Değişen Dünya’Da Eğitmenler Değişmeli...
Dünya’daki tüm bu değişimden, teknolojinin her alandaki dönüştürücü etkisinden eğitim
sistemleri de payına düşeni alıyor. Uzaktan eğitimler, artırılmış gerçeklik, mobil öğrenme ve
sayısız yenilikten bahsederken eğitmenlerde ne değişti ya da değişmeli?
Yetişkinlere eğitim veren eğitmenler olarak geleceğin yetkinliklerine, uzmanlıklarına
hazırlarken kendi yetkinliklerimizi ne kadar dönüştürüyoruz?
Peki günümüzde öğrenenin hayatında neler değişti?
İş hayatında başarılı olmak için gerekli yetkinlikler ve beceriler değişti. Artık geleceğin
yetkinliklerinden bahsediyoruz. Pek çok kaynakta geleceğin yetkinlikleri olarak zihinsel
esneklik, koordinasyon, kompleks problem çözme, muhakeme, karar verme, bilinmezle baş
edebilme, çabuk öğrenme, yaratıcı yaklaşımlar bulabilmeden bahsediyor. Giderek daha
dijitalleşen dünyada sürekli yeni beceriler edinmek ve mesleklerin değişimine uyum
sağlamak gerekiyor.
Yetişkinlerde bu yetkinlikleri geliştirmek için önce eğitmenler olarak kendimizi sorgulayarak
yenilemeli ve geliştirmeliyiz.
Çalışma modelleri değişti…Yeni çalışma düzeninde katılımcılarımız geleneksel çalışma
modelleri yerine bağımsız çalışma, 24-saat ulaşılabilirlik, mobilite, crowdsourcing,
oyunlaştırma gibi yepyeni modellerde çalışmaya başladı. Daha esnek, daha zihinsel,
lokasyondan bağımsız dolayısıyla farklı bir enerji açığa çıktı. Bu enerjinin öğrenmeye
yönlendirilmesi için tasarımdan sunumlara her aşamada farklı bakabilmemiz gerekiyor.

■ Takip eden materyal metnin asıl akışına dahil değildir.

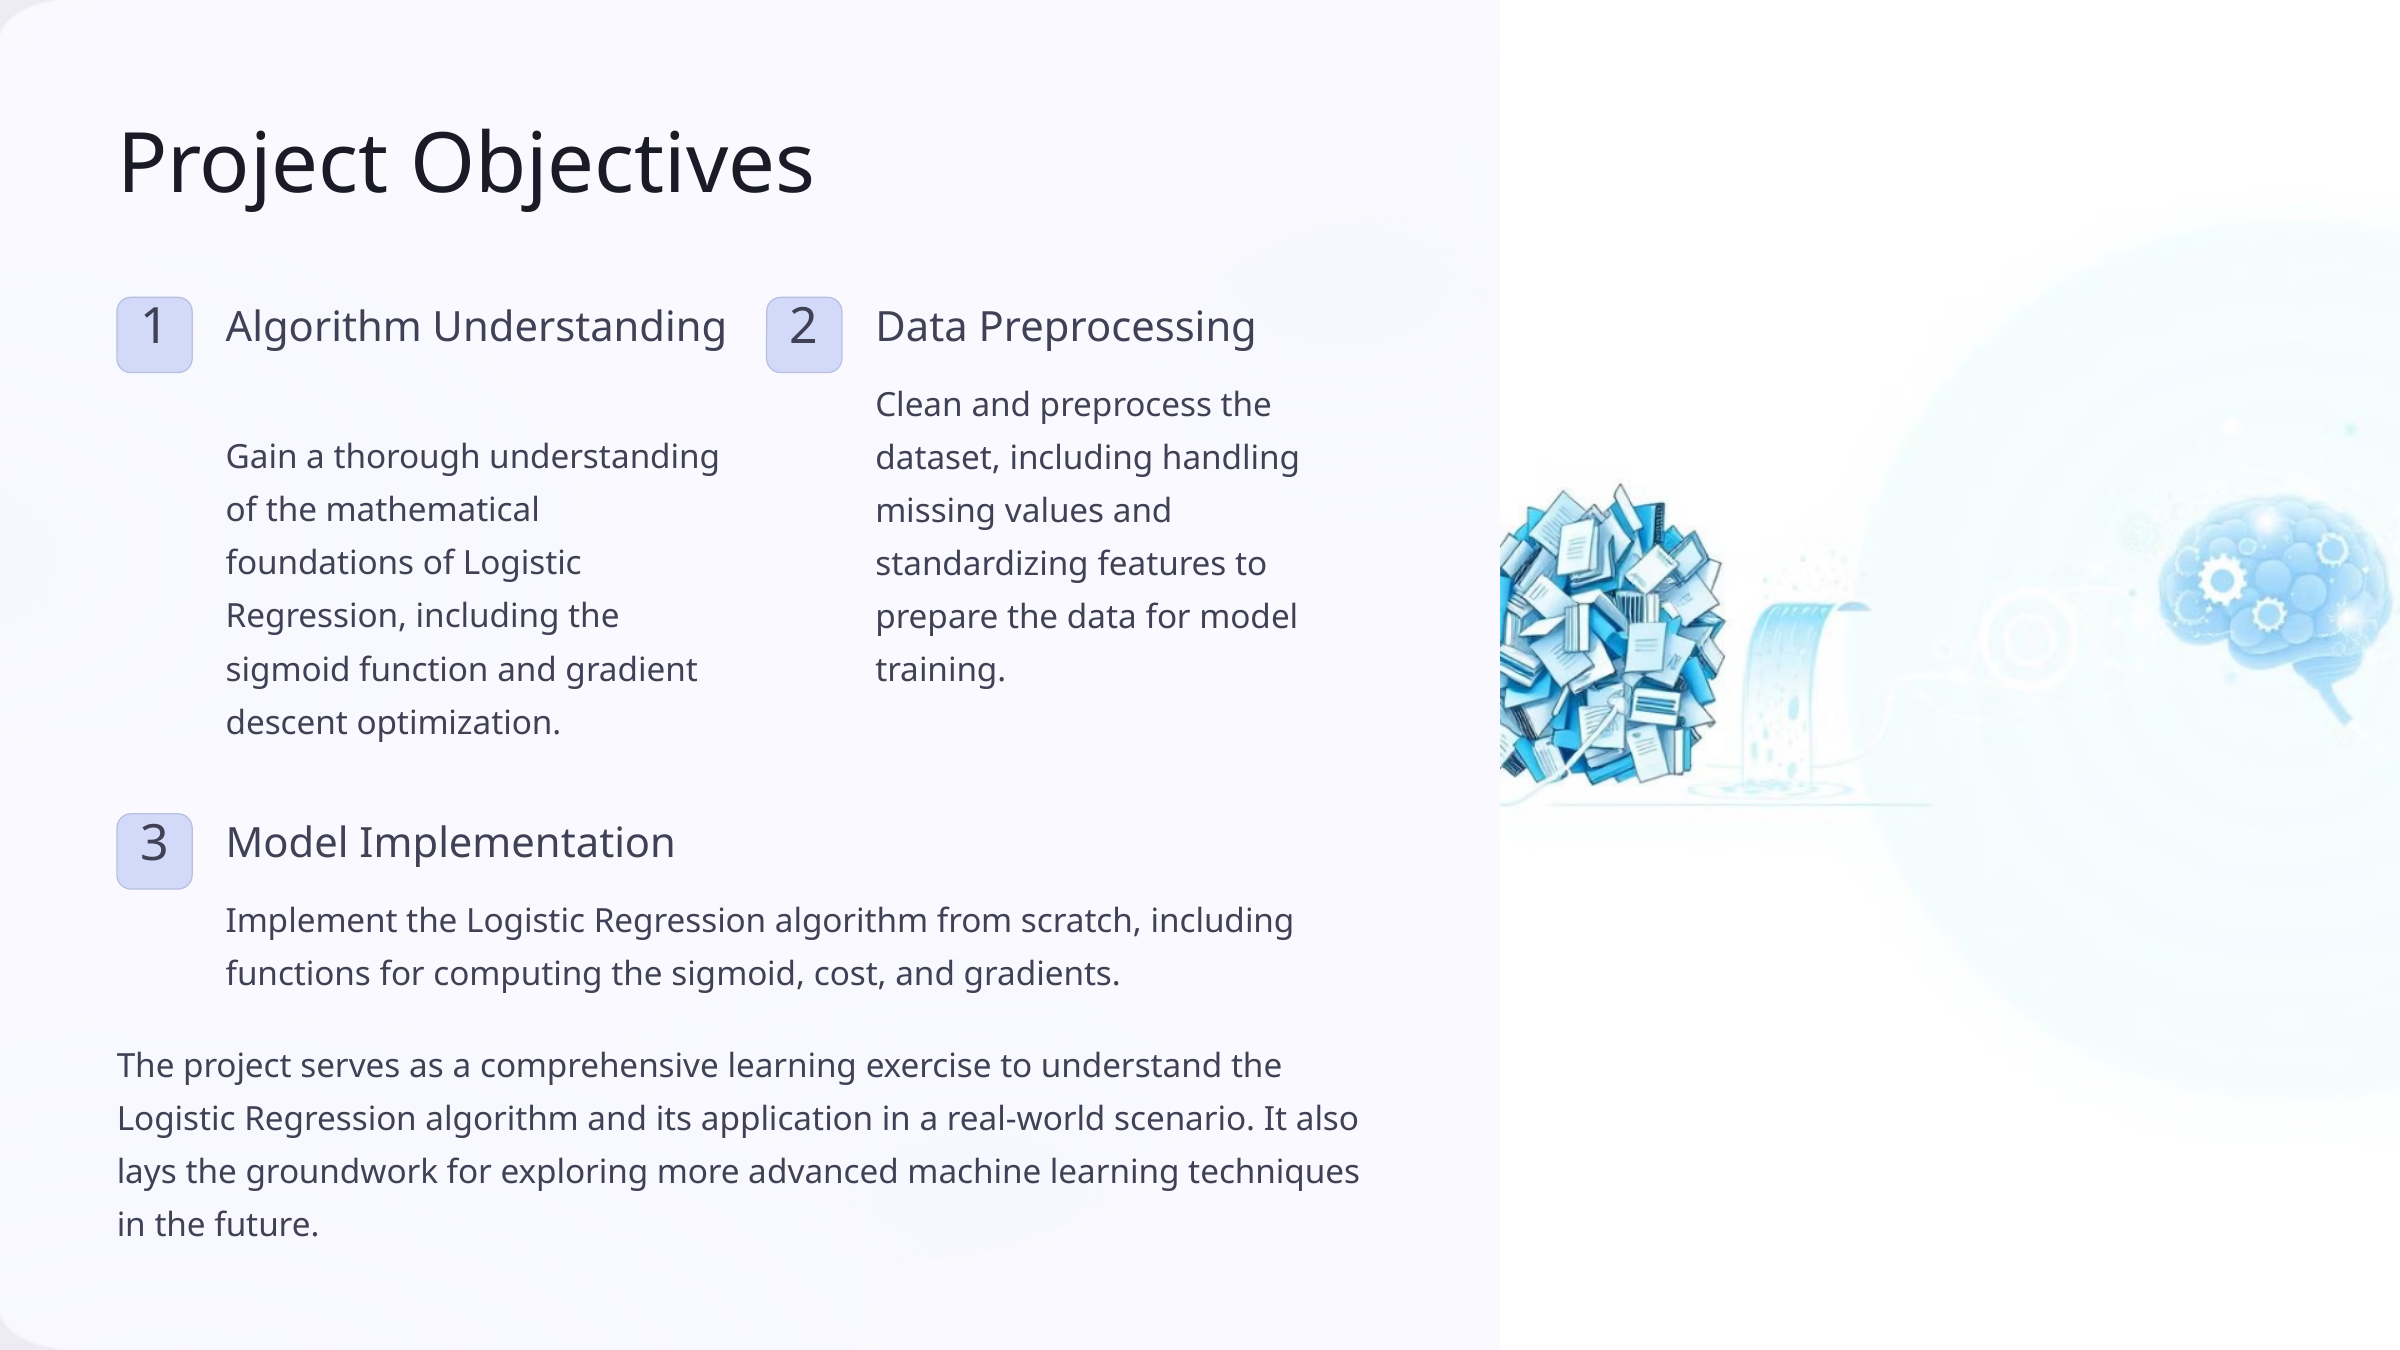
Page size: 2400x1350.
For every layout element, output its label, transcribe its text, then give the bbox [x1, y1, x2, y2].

Birkaç jenerasyon bir arada çalışıyor… Uzayan ömürle uzayan kariyerlerden
bahsediyoruz. Bu jenerasyonlar arası öğrenmeyi nasıl sağlayacağız? Tersine veya düz
mentorluklardan farklı formüller bulmak gerekiyor. Öğretirken öğrenebilmeli, birbirinden
öğrenmeye zemin hazırlayabilmeliyiz.
Rakipten hızlı öğrenebilmek için çeviklik öne çıkıyor. Kişilerin de kurumların da yeni
beceriler konusunda esnek ve yeniye açık olması gerekiyor. Sürekli öğrenme hiç bu kadar
öne çıkmamıştı.
Peki öğrenenler bu ortamda nasıl öğreniyor?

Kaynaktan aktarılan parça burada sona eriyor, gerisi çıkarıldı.